Site se dispôs a encontrar possíveis herdeiros do Epstein, que foi encontrado morto no ano passado

Caio Tortamano Publicado em 25/05/2020, às 13h09

Empresário Jeffrey Epstein
Empresário Jeffrey Epstein - Divulgação

Em uma plataforma virtual, 130 pessoas reivindicam a paternidade do investidor milionário Jeffrey Epstein, envolvido em um grande escândalo de pedofilia e encontrado morto na cadeia em que estava detido até agosto de 2019. O site foi criado por uma empresa de DNA, que alega que a vida sexual promíscua de Epstein tornava possível a existência de um herdeiro.

A fortuna do empresário morto está avaliada em mais de 600 milhões de dólares, e, caso alguma dessas pessoas seja, de fato, filho de Epstein, poderá recorrer legalmente a parte da fortuna. Harvey Morse, diretor do projeto, explicou que caso sua empresa, Morse Genealogical Services, tivesse acesso a um possível herdeiro, entraria na Justiça americana para a reivindicação de direitos.

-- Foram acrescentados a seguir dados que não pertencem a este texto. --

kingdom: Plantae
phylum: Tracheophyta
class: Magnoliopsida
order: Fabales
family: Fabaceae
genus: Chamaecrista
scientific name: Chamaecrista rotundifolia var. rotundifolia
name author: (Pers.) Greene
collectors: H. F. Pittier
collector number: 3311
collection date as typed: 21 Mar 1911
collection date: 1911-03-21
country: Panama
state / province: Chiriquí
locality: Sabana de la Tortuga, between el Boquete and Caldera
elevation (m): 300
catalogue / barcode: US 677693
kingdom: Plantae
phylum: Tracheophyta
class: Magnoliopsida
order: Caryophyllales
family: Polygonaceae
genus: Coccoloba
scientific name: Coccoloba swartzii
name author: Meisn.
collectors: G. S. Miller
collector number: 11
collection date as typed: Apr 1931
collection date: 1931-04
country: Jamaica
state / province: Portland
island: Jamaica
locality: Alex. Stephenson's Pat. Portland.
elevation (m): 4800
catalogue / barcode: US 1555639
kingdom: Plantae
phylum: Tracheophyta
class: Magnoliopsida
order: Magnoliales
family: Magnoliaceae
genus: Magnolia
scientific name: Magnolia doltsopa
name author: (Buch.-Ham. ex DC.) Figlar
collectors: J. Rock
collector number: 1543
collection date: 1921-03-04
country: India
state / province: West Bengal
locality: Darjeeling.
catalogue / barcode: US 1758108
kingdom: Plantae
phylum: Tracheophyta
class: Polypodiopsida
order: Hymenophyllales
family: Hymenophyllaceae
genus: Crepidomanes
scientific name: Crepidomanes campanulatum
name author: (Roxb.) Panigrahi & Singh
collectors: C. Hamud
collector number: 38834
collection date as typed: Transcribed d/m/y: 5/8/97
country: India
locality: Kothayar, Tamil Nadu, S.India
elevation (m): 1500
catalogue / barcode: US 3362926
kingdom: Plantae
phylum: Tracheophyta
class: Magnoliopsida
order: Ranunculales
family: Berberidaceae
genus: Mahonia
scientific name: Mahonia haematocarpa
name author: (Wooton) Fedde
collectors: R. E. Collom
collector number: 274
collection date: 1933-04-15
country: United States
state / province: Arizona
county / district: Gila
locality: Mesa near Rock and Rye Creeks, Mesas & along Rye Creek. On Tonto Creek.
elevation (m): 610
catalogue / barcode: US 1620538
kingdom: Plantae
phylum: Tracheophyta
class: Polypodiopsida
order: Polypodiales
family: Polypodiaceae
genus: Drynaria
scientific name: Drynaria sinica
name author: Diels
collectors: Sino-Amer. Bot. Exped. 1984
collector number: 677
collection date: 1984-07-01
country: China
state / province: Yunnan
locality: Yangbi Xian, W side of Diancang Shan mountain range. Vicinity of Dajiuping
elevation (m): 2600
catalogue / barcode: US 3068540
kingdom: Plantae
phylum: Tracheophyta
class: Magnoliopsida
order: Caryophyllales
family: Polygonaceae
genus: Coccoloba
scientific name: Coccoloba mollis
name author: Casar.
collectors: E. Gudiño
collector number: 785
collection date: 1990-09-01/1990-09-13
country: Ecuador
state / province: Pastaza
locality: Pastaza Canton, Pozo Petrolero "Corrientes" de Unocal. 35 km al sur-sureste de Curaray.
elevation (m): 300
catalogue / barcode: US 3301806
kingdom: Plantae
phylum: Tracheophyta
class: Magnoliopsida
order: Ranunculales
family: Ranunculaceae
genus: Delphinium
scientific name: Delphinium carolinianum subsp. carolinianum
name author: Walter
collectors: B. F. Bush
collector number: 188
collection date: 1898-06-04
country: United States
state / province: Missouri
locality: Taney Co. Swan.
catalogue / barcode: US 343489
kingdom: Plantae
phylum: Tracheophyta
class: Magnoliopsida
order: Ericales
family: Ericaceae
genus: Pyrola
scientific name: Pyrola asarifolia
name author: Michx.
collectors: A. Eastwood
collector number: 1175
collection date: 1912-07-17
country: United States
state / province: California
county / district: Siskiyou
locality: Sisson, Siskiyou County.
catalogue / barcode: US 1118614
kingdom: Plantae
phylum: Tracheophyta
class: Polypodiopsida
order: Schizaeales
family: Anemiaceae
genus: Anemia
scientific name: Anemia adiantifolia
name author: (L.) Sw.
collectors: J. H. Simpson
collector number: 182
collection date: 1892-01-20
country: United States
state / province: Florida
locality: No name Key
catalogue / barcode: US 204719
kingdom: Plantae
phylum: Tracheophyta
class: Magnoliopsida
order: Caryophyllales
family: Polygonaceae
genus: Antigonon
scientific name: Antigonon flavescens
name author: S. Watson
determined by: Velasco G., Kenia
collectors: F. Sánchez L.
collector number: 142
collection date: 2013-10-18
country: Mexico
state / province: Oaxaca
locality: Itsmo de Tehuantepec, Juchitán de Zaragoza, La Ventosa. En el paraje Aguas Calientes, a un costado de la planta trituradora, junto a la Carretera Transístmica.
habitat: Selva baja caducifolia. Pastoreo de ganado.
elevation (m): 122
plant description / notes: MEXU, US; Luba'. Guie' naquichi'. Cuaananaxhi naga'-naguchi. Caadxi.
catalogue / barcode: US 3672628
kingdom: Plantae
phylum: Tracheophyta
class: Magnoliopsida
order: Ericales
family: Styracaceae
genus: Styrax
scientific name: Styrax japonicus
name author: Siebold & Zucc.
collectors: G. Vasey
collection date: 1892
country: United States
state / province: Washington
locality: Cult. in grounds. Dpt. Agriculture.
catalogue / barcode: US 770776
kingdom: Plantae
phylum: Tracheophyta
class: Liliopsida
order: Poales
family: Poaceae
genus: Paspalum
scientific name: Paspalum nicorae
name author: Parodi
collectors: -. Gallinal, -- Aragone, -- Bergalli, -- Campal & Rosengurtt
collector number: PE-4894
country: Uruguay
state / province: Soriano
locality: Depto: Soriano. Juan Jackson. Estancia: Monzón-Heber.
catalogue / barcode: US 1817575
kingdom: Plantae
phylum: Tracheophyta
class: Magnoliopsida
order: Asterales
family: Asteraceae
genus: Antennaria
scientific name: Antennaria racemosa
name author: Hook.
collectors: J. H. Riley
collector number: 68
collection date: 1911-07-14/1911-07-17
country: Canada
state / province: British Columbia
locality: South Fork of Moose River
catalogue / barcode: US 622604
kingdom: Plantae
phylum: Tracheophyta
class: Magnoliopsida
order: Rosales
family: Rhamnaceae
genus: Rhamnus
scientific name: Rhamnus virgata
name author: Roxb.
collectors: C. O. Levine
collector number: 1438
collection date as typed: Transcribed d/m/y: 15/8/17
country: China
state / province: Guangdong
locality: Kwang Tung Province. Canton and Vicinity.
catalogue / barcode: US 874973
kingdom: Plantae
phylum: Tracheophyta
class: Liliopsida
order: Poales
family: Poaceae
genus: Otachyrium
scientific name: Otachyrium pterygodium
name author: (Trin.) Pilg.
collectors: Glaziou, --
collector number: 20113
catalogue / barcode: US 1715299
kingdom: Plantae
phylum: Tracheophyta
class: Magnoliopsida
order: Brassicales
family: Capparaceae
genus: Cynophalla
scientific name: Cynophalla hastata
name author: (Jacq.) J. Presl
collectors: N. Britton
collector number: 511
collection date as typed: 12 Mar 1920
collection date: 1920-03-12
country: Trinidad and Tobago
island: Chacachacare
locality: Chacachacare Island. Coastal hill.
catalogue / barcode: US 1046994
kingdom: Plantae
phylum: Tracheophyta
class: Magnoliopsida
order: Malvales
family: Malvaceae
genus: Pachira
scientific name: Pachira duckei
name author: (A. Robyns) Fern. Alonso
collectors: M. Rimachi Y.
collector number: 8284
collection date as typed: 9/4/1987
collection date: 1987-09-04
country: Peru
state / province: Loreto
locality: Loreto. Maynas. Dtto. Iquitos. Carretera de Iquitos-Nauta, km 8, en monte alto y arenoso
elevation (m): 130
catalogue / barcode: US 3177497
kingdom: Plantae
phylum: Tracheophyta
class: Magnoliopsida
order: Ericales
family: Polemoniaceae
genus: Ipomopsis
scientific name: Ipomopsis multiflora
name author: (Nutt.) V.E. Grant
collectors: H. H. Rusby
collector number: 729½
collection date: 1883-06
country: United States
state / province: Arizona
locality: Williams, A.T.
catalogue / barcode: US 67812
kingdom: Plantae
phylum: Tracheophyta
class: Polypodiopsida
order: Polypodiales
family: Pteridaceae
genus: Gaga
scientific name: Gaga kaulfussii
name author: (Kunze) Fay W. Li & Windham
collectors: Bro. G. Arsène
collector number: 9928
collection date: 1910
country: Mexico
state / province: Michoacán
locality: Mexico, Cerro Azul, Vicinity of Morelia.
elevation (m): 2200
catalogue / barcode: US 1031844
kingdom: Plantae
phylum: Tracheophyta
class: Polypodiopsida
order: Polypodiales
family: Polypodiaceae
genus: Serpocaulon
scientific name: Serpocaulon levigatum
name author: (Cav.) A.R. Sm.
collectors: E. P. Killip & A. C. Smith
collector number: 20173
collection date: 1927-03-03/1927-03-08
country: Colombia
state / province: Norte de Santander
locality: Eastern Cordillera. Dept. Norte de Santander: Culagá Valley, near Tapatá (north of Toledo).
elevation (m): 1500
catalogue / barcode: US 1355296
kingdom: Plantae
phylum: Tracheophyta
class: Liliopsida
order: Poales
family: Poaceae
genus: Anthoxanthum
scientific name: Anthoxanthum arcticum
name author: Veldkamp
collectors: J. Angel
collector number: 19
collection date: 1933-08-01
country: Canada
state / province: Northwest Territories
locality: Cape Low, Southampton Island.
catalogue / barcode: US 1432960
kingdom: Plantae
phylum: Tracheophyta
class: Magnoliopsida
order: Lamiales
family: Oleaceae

O caso do empresário causou escândalo após alegações da existência de uma rede de tráfico sexual com menores de idade. Atualmente, sua herança está confiada em um grupo de investimentos assignado por ele, dois dias antes de morrer, em um testamento.

Apesar de existir possíveis herdeiros, o destino mais provável das propriedades do empresário — que incluem uma mansão em Manhattan, um rancho no Novo México, uma casa em Paris e duas ilhas privadas — seria um fundo de ajuda para as vítimas que Epstein deixou.